Пушка обладала малым весом – всего 560 кг – и скорострельностью 12–15 выстрелов в минуту. Немаловажно еще и то, что ее силуэт был низким – это позволяло легко маскировать ее на поле боя подручными средствами.
Но и немецкое танкостроение не стояло на месте. С началом войны, столкнувшись с новыми моделями наших танков КВ и Т-34, немцы увеличили толщину брони основных танков первого периода войны – T-III и T-IV до 50 мм, и «сорокапятка» могла поражать их только в борт или с малой дистанции – 100–200 метров.
Бой стих. Подносчик снарядов и заряжающий выбросили за бруствер гильзы и подтащили поближе ящики со снарядами. Виктор ждал, когда командир орудия отдаст приказ о смене позиции. Как хорошо ни маскируй орудие, после первых выстрелов оно обнаруживает себя – по вспышкам выстрелов, по звуку, по взметнувшейся перед стволом пыли. Немцы наверняка позицию засекли и могли накрыть ее артиллерийским огнем.
Однако командир уселся на пустой снарядный ящик и закурил.
Виктор офицерского училища не заканчивал, но несколько правил армейской жизни усвоил. Дал очередь из автомата – перекатись, смени позицию. А тут – полная беспечность.
Он подошел к сержанту.
– Садись, закуривай! – предложил тот.
– Нам бы позицию сменить, – не удержался Виктор. – Мы отстрелялись, немцы нас засекли – как бы чего плохого не вышло.
Сержант помрачнел лицом, на скулах заходили желваки.
– Твое дело – наводить и попадать в цель. А решать будет командир батареи. Ясно?
– Так точно! Разрешите идти?
– Идите…
Так, контакта с командиром пушки не получилось.
Заряжающий и подносчик снарядов разговор Виктора с сержантом слышали.
– Ты чего сам нарываешься?
– На что?
– Капонир копать хочешь? Саперной лопатой не наковырялся?
Виктор пожал плечами: не хотят – не надо.
Он осмотрелся, нет ли где поблизости окопа или воронки – на всякий случай.
Укрытие понадобилось уже через довольно короткое время – далеко в небе показались точки, довольно быстро приближающиеся. Через несколько минут они превратились в пикировщиков Ю-87, прозванных красноармейцами «лаптежниками» за характерный вид обтекателей на неубирающихся шасси.
Пикировщики встали в круг, передний вошел в пике.
Заряжающий закричал:
– Воздух! – И бросился в капонир. Сделал он это зря, поскольку сверху капонир виден отлично.

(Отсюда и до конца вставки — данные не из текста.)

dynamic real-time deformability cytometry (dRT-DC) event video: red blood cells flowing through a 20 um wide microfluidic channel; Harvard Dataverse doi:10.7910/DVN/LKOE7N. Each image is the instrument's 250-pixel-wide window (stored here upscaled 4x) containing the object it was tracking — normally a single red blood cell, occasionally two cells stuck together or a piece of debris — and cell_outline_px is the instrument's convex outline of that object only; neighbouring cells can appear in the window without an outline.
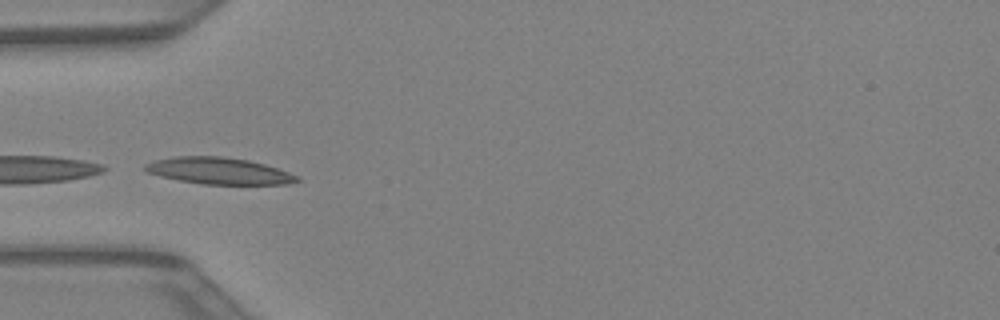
{"species": "Egyptian fruit bat (a non-hibernating species)", "species_latin": "Rousettus aegyptiacus", "temperature_condition": "warm", "stored_images_in_passage": 6, "camera_frame_rate_fps": 3000, "um_per_image_px": 0.085, "animal": {"sex": "female"}, "frame": {"image": 1, "passage_image": 1, "time_ms": 0.0, "image_size_px": [1000, 320], "cell_outline_px": [[300, 180], [288, 184], [204, 184], [180, 180], [160, 176], [148, 172], [144, 168], [144, 164], [156, 160], [176, 156], [220, 156], [248, 160], [264, 164], [288, 172], [296, 176]], "centroid_in_image_um": [18.59, 14.52], "position_along_channel_um": 66.4, "area_um2": 23.24}}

От самолета отделились бомбы.
Секунду Виктор смотрел на них, пока наконец до него не дошло – надо спасаться. Он бросился в ложбину метрах в двадцати от пушки. Успел упасть и прикрыть голову руками.
Бомбы падали с противным воем, а еще для устрашения на пикировщиках включили сирену. Жутковато стало.

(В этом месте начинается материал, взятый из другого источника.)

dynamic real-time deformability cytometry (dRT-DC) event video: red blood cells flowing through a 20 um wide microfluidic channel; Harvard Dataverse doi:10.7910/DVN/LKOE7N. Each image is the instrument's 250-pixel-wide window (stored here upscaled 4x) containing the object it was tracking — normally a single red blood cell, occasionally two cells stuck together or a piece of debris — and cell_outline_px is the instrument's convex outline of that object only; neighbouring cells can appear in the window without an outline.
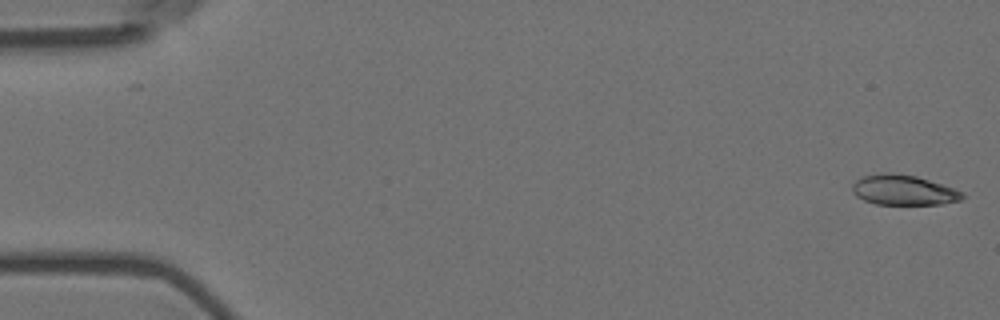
{"species": "Egyptian fruit bat (a non-hibernating species)", "species_latin": "Rousettus aegyptiacus", "temperature_condition": "room temperature", "stored_images_in_passage": 2, "camera_frame_rate_fps": 3000, "um_per_image_px": 0.085, "animal": {"sex": "female"}, "frame": {"image": 1, "passage_image": 2, "time_ms": 0.333, "image_size_px": [1000, 320], "cell_outline_px": [[964, 196], [960, 200], [940, 204], [876, 204], [864, 200], [856, 196], [852, 192], [852, 184], [856, 180], [864, 176], [880, 172], [892, 172], [916, 176], [964, 192]], "centroid_in_image_um": [76.75, 16.15], "position_along_channel_um": 8.2, "area_um2": 19.25}}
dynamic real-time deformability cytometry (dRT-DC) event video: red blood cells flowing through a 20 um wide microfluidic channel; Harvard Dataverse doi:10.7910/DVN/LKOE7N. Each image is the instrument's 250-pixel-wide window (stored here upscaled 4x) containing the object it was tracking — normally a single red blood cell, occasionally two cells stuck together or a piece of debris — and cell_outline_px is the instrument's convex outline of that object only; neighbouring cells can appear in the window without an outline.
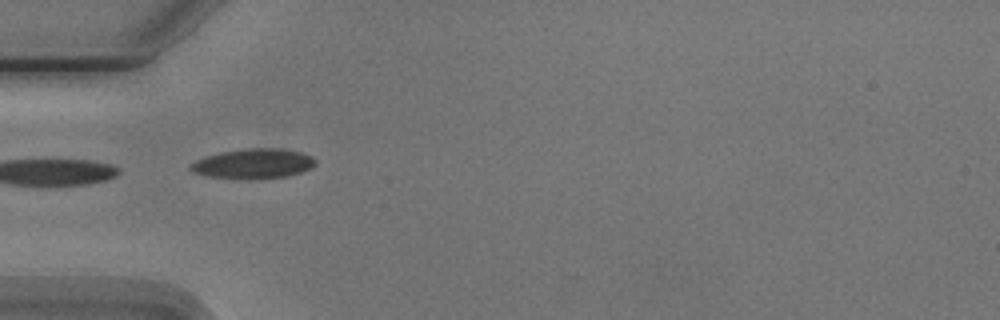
{"species": "Egyptian fruit bat (a non-hibernating species)", "species_latin": "Rousettus aegyptiacus", "temperature_condition": "cold", "stored_images_in_passage": 3, "camera_frame_rate_fps": 3000, "um_per_image_px": 0.085, "animal": {"sex": "male"}, "frame": {"image": 1, "passage_image": 2, "time_ms": 1.333, "image_size_px": [1000, 320], "cell_outline_px": [[316, 164], [312, 168], [288, 176], [256, 180], [244, 180], [208, 176], [192, 172], [188, 168], [196, 160], [204, 156], [220, 152], [244, 148], [284, 148], [300, 152], [312, 156], [316, 160]], "centroid_in_image_um": [21.54, 13.92], "position_along_channel_um": 63.5, "area_um2": 22.25}}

Грохнул один взрыв, за ним с полусекундной задержкой – еще три. Правда, далеко, метрах в ста пятидесяти, и наверняка по другим позициям.
Второй самолет отбомбился ближе, а третий сбросил бомбы на их позицию. Все заволокло пылью, уши заложило.

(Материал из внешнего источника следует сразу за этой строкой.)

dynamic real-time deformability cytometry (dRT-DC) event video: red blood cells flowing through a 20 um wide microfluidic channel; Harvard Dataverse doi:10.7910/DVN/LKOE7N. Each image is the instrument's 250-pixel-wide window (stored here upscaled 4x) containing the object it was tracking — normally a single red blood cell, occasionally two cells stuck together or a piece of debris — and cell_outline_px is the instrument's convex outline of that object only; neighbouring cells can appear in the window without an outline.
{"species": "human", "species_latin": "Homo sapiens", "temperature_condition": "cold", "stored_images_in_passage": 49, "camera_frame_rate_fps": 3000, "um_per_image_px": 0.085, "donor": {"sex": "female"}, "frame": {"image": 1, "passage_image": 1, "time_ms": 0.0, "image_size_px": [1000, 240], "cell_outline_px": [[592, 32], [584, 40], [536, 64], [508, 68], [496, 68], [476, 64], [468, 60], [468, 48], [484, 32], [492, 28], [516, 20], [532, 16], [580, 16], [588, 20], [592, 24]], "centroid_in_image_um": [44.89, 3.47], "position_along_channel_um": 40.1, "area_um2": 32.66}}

Когда самолеты отбомбились и улетели, Виктор выбрался из укрытия.
Картина его взору предстала нерадостная: пушка лежала на боку, рядом с капониром – две воронки.
Виктор пошел к пушке. Заряжающий был убит и наполовину присыпан землей. Командир орудия также убит – ему оторвало обе ноги. Жив был лишь только подносчик снарядов, да и то потому только, что в окопчик спрятаться успел.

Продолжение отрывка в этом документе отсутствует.